> What is being asked: In the records below, rewrite the lines from the one with "## 📊 3. WA/RA Modeling Analysis" up to and including the one with "### 3.2 WA/RA 모델링 정확도 vs 성능 예측 정확도" as a JSON list of strings, one string per line, leaving out blank lines.

> Data listing:
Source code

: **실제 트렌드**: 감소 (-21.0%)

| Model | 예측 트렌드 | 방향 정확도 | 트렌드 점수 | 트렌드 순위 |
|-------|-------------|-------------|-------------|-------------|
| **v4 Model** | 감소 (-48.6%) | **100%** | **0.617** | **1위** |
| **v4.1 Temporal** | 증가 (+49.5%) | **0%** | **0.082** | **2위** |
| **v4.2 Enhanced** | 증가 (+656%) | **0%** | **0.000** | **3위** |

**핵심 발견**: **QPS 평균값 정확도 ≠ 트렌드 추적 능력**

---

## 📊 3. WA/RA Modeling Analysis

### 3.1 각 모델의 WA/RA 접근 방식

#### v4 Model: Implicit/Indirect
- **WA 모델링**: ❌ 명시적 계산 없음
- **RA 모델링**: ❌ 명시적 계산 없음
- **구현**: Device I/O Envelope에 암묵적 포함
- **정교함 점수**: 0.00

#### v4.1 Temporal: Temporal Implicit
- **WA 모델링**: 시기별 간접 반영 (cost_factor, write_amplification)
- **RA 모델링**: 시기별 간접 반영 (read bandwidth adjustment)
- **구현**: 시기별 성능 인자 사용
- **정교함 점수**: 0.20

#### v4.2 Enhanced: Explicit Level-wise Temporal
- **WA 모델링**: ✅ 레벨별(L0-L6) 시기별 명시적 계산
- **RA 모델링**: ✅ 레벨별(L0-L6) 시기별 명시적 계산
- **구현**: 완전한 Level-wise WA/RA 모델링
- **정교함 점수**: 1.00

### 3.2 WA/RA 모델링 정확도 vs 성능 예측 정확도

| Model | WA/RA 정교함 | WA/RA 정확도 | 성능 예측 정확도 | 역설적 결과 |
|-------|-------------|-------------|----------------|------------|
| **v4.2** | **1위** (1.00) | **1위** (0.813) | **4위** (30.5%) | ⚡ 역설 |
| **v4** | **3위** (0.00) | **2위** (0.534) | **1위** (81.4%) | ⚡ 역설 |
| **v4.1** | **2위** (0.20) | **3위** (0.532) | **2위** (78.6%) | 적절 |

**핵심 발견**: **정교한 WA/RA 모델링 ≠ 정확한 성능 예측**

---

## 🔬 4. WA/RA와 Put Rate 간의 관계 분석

> Answer:
[
  "## 📊 3. WA/RA Modeling Analysis",
  "### 3.1 각 모델의 WA/RA 접근 방식",
  "#### v4 Model: Implicit/Indirect",
  "- **WA 모델링**: ❌ 명시적 계산 없음",
  "- **RA 모델링**: ❌ 명시적 계산 없음",
  "- **구현**: Device I/O Envelope에 암묵적 포함",
  "- **정교함 점수**: 0.00",
  "#### v4.1 Temporal: Temporal Implicit",
  "- **WA 모델링**: 시기별 간접 반영 (cost_factor, write_amplification)",
  "- **RA 모델링**: 시기별 간접 반영 (read bandwidth adjustment)",
  "- **구현**: 시기별 성능 인자 사용",
  "- **정교함 점수**: 0.20",
  "#### v4.2 Enhanced: Explicit Level-wise Temporal",
  "- **WA 모델링**: ✅ 레벨별(L0-L6) 시기별 명시적 계산",
  "- **RA 모델링**: ✅ 레벨별(L0-L6) 시기별 명시적 계산",
  "- **구현**: 완전한 Level-wise WA/RA 모델링",
  "- **정교함 점수**: 1.00",
  "### 3.2 WA/RA 모델링 정확도 vs 성능 예측 정확도"
]